▶

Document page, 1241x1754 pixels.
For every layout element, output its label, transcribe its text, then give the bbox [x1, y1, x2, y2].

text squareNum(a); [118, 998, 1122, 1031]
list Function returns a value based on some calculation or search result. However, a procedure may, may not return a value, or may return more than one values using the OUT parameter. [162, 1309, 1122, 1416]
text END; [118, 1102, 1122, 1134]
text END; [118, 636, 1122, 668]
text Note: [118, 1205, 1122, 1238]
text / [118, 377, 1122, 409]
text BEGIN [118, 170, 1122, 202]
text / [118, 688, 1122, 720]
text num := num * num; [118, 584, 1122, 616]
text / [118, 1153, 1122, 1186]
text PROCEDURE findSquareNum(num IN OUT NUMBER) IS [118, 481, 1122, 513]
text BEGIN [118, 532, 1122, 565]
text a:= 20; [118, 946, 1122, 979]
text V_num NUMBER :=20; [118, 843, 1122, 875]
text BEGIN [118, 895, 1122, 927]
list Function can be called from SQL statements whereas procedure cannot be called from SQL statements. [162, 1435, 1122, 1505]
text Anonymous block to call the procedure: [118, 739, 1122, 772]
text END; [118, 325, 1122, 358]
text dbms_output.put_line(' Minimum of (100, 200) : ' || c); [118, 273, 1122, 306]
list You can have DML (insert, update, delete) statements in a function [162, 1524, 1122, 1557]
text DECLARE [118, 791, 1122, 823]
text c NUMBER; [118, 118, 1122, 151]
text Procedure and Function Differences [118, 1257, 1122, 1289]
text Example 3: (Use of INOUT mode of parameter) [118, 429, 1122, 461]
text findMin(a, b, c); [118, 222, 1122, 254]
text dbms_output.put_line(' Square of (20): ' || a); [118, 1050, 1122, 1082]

◀

Rewrite the items above, changing every "dbms_output.put_line" to "DBMS_OUTPUT.PUT_LINE" and leaving everything else as is.

• _REPLY TO THE TASK_
Document page, 1241x1754 pixels.
For every layout element, output its label, transcribe its text, then give the bbox [x1, y1, x2, y2].

text squareNum(a); [118, 998, 1122, 1031]
list Function returns a value based on some calculation or search result. However, a procedure may, may not return a value, or may return more than one values using the OUT parameter. [162, 1309, 1122, 1416]
text END; [118, 1102, 1122, 1134]
text END; [118, 636, 1122, 668]
text Note: [118, 1205, 1122, 1238]
text / [118, 377, 1122, 409]
text BEGIN [118, 170, 1122, 202]
text / [118, 688, 1122, 720]
text num := num * num; [118, 584, 1122, 616]
text / [118, 1153, 1122, 1186]
text PROCEDURE findSquareNum(num IN OUT NUMBER) IS [118, 481, 1122, 513]
text BEGIN [118, 532, 1122, 565]
text a:= 20; [118, 946, 1122, 979]
text V_num NUMBER :=20; [118, 843, 1122, 875]
text BEGIN [118, 895, 1122, 927]
list Function can be called from SQL statements whereas procedure cannot be called from SQL statements. [162, 1435, 1122, 1505]
text Anonymous block to call the procedure: [118, 739, 1122, 772]
text END; [118, 325, 1122, 358]
text DBMS_OUTPUT.PUT_LINE(' Minimum of (100, 200) : ' || c); [118, 273, 1122, 306]
list You can have DML (insert, update, delete) statements in a function [162, 1524, 1122, 1557]
text DECLARE [118, 791, 1122, 823]
text c NUMBER; [118, 118, 1122, 151]
text Procedure and Function Differences [118, 1257, 1122, 1289]
text Example 3: (Use of INOUT mode of parameter) [118, 429, 1122, 461]
text findMin(a, b, c); [118, 222, 1122, 254]
text DBMS_OUTPUT.PUT_LINE(' Square of (20): ' || a); [118, 1050, 1122, 1082]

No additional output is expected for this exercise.